* **Recorded information**:
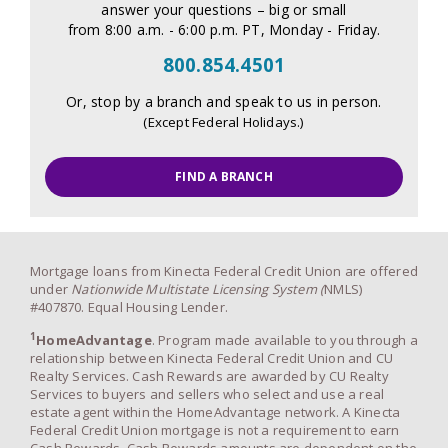
answer your questions – big or small
from 8:00 a.m. - 6:00 p.m. PT, Monday - Friday.
800.854.4501
Or, stop by a branch and speak to us in person.
(Except Federal Holidays.)
FIND A BRANCH
Mortgage loans from Kinecta Federal Credit Union are offered
under
Nationwide Multistate Licensing System (
NMLS)
#407870. Equal Housing Lender.
1
HomeAdvantage
. Program made available to you through a
relationship between Kinecta Federal Credit Union and CU
Realty Services. Cash Rewards are awarded by CU Realty
Services to buyers and sellers who select and use a real
estate agent within the HomeAdvantage network. A Kinecta
Federal Credit Union mortgage is not a requirement to earn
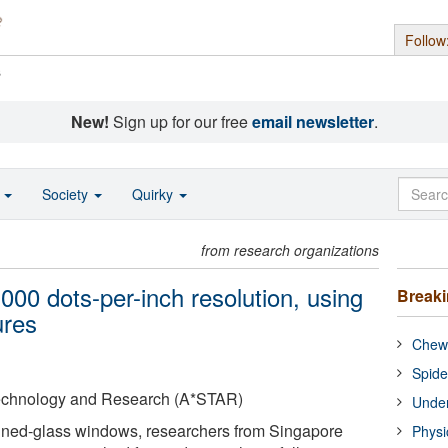
Follow
s
New!
Sign up for our free
email newsletter
.
o
Society
Quirky
from research organizations
,000 dots-per-inch resolution, using
Break
ures
Chewi
Spide
Technology and Research (A*STAR)
Under
tained-glass windows, researchers from Singapore
Physi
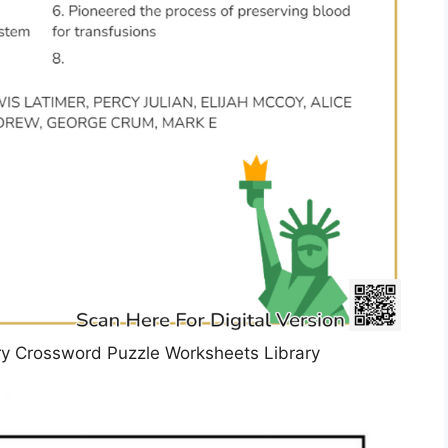
ory Crossword Puzzle Worksheets Library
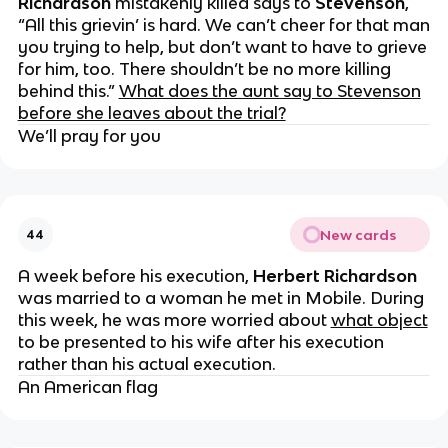
Richardson
mistakenly killed says to
Stevenson
,
“All this grievin’ is hard. We can’t cheer for that man
you trying to help, but don’t want to have to grieve
for him, too. There shouldn’t be no more killing
behind this.”
What does the aunt say to Stevenson
before she leaves about the trial?
We’ll pray for you
New cards
44
A week before his execution,
Herbert Richardson
was married to a woman he met in Mobile. During
this week, he was more worried about
what object
to be presented to his wife after his execution
rather than his actual execution.
An American flag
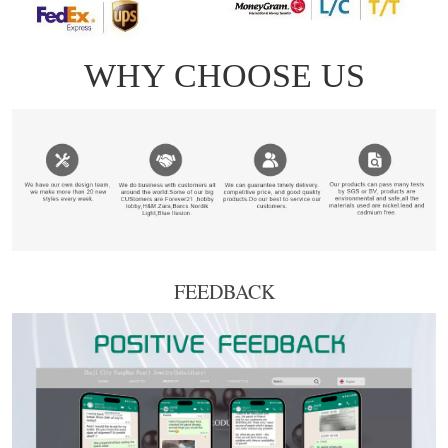
FEEDBACK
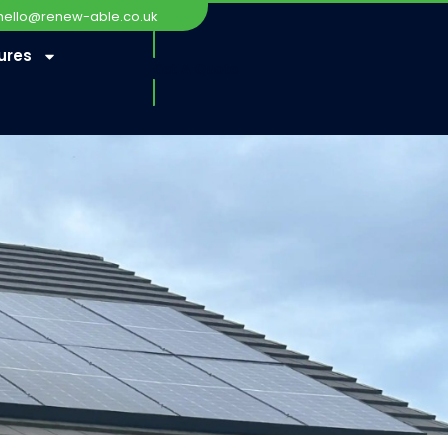
hello@renew-able.co.uk
ures
Get A Quote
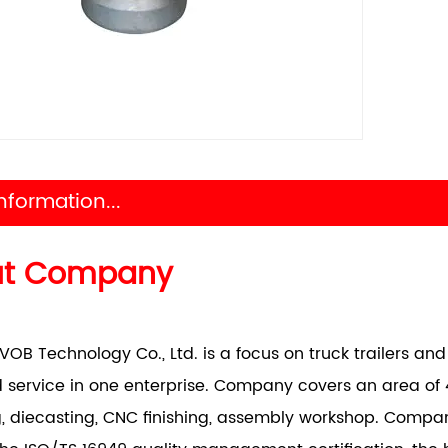
nformation...
ut Company
VOB Technology Co., Ltd. is a focus on truck trailers a
 service in one enterprise. Company covers an area of 
, diecasting, CNC finishing, assembly workshop. Comp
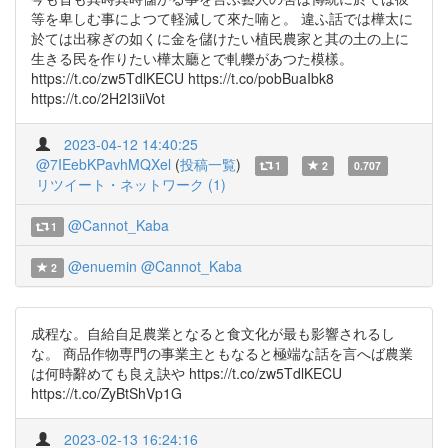
等を卑しむ事によつて軽減して來た喃と。 違ふ話では樺太に
於ては出稼ぎの如くに金を儲けたい植民農家と其の土の上に
生きる民を作りたい樺太廳とで軋轢があつた模樣。
https://t.co/zw5TdlKECU https://t.co/pobBuaIbk8
https://t.co/2H2I3iiVot
2023-04-12 14:40:25
@7IEebKPavhMQXel
(
投稿一覧
)
1
2
0.707
リツイート・ネットワーク (1)
@Cannot_Kaba
1
@enuemin
@Cannot_Kaba
2
成程な。自給自足農業となると食文化が最も影響されるし
な。 商品作物専門の事業主ともなると極端な話を言へば農業
は何時辭めても良え訣や https://t.co/zw5TdlKECU
https://t.co/ZyBtShVp1G
2023-02-13 16:24:16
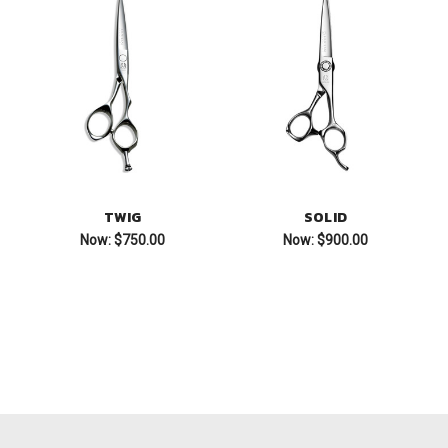
TWIG
SOLID
Now:
$750.00
Now:
$900.00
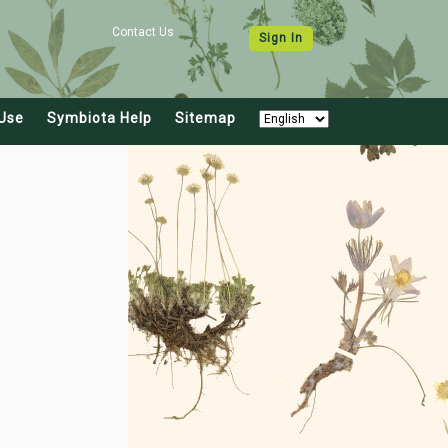
Contact Us
Sign In
Use
Symbiota Help
Sitemap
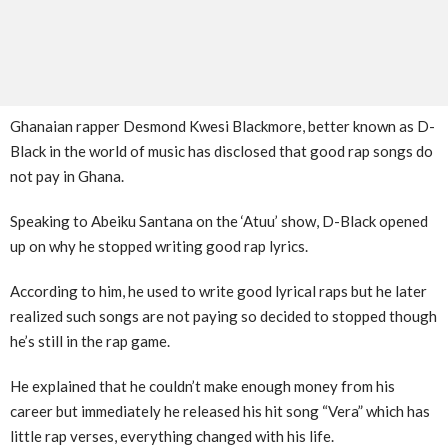
Ghanaian rapper Desmond Kwesi Blackmore, better known as D-
Black in the world of music has disclosed that good rap songs do
not pay in Ghana.
Speaking to Abeiku Santana on the ‘Atuu’ show, D-Black opened
up on why he stopped writing good rap lyrics.
According to him, he used to write good lyrical raps but he later
realized such songs are not paying so decided to stopped though
he’s still in the rap game.
He explained that he couldn’t make enough money from his
career but immediately he released his hit song “Vera” which has
little rap verses, everything changed with his life.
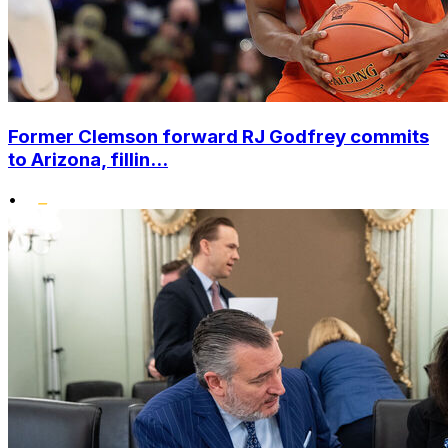
Former Clemson forward RJ Godfrey commits
to Arizona, fillin...
•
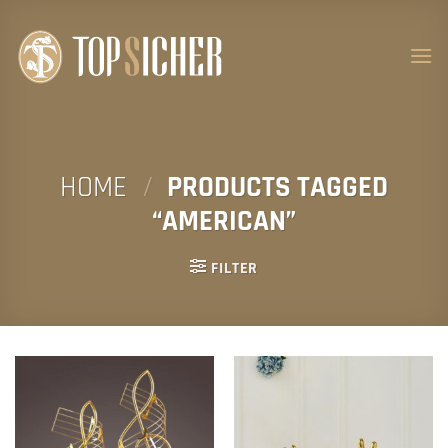
Skip
to
content
HOME
/
PRODUCTS TAGGED
“AMERICAN”
FILTER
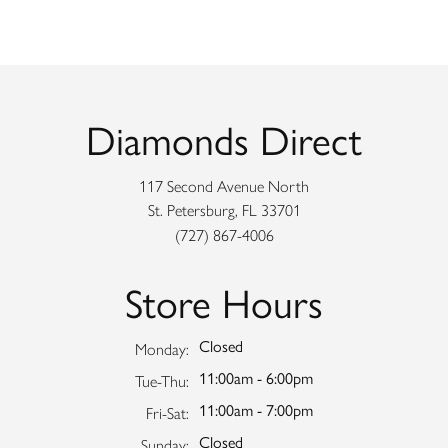
Diamonds Direct
117 Second Avenue North
St. Petersburg, FL 33701
(727) 867-4006
Store Hours
Closed
Monday:
11:00am - 6:00pm
Tuesday - Thursday:
Tue-Thu:
11:00am - 7:00pm
Friday - Saturday:
Fri-Sat:
Closed
Sunday:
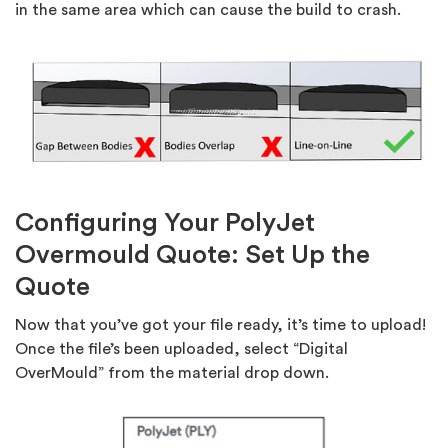
in the same area which can cause the build to crash.
Configuring Your PolyJet
Overmould Quote: Set Up the
Quote
Now that you’ve got your file ready, it’s time to upload!
Once the file’s been uploaded, select “Digital
OverMould” from the material drop down.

* **Problem description**: Only the text is to be copied: please reproduce the records exactly and drop the pictures.

* **Solution for this task**:
answer your questions – big or small
from 8:00 a.m. - 6:00 p.m. PT, Monday - Friday.
800.854.4501
Or, stop by a branch and speak to us in person.
(Except Federal Holidays.)
FIND A BRANCH
Mortgage loans from Kinecta Federal Credit Union are offered
under
Nationwide Multistate Licensing System (
NMLS)
#407870. Equal Housing Lender.
1
HomeAdvantage
. Program made available to you through a
relationship between Kinecta Federal Credit Union and CU
Realty Services. Cash Rewards are awarded by CU Realty
Services to buyers and sellers who select and use a real
estate agent within the HomeAdvantage network. A Kinecta
Federal Credit Union mortgage is not a requirement to earn
Follow
s
New!
Sign up for our free
email newsletter
.
o
Society
Quirky
from research organizations
,000 dots-per-inch resolution, using
Break
ures
Chewi
Spide
Technology and Research (A*STAR)
Under
tained-glass windows, researchers from Singapore
Physi
ory Crossword Puzzle Worksheets Library
Richardson
mistakenly killed says to
Stevenson
,
“All this grievin’ is hard. We can’t cheer for that man
you trying to help, but don’t want to have to grieve
for him, too. There shouldn’t be no more killing
behind this.”
What does the aunt say to Stevenson
before she leaves about the trial?
We’ll pray for you
New cards
44
A week before his execution,
Herbert Richardson
was married to a woman he met in Mobile. During
this week, he was more worried about
what object
to be presented to his wife after his execution
rather than his actual execution.
An American flag
FEEDBACK
hello@renew-able.co.uk
ures
Get A Quote
nformation...
ut Company
VOB Technology Co., Ltd. is a focus on truck trailers a
 service in one enterprise. Company covers an area of 
, diecasting, CNC finishing, assembly workshop. Comp
等を卑しむ事によつて軽減して來た喃と。 違ふ話では樺太に
於ては出稼ぎの如くに金を儲けたい植民農家と其の土の上に
生きる民を作りたい樺太廳とで軋轢があつた模樣。
https://t.co/zw5TdlKECU https://t.co/pobBuaIbk8
https://t.co/2H2I3iiVot
2023-04-12 14:40:25
@7IEebKPavhMQXel
(
投稿一覧
)
1
2
0.707
リツイート・ネットワーク (1)
@Cannot_Kaba
1
@enuemin
@Cannot_Kaba
2
成程な。自給自足農業となると食文化が最も影響されるし
な。 商品作物専門の事業主ともなると極端な話を言へば農業
は何時辭めても良え訣や https://t.co/zw5TdlKECU
https://t.co/ZyBtShVp1G
2023-02-13 16:24:16
TWIG
SOLID
Now:
$750.00
Now:
$900.00
Contact Us
Sign In
Use
Symbiota Help
Sitemap
Ghanaian rapper Desmond Kwesi Blackmore, better known as D-
Black in the world of music has disclosed that good rap songs do
not pay in Ghana.
Speaking to Abeiku Santana on the ‘Atuu’ show, D-Black opened
up on why he stopped writing good rap lyrics.
According to him, he used to write good lyrical raps but he later
realized such songs are not paying so decided to stopped though
he’s still in the rap game.
He explained that he couldn’t make enough money from his
career but immediately he released his hit song “Vera” which has
little rap verses, everything changed with his life.
Former Clemson forward RJ Godfrey commits
to Arizona, fillin...
•
Skip
to
content
HOME
/
PRODUCTS TAGGED
“AMERICAN”
FILTER
Diamonds Direct
117 Second Avenue North
St. Petersburg, FL 33701
(727) 867-4006
Store Hours
Closed
Monday:
11:00am - 6:00pm
Tuesday - Thursday:
Tue-Thu:
11:00am - 7:00pm
Friday - Saturday:
Fri-Sat:
Closed
Sunday:
in the same area which can cause the build to crash.
Configuring Your PolyJet
Overmould Quote: Set Up the
Quote
Now that you’ve got your file ready, it’s time to upload!
Once the file’s been uploaded, select “Digital
OverMould” from the material drop down.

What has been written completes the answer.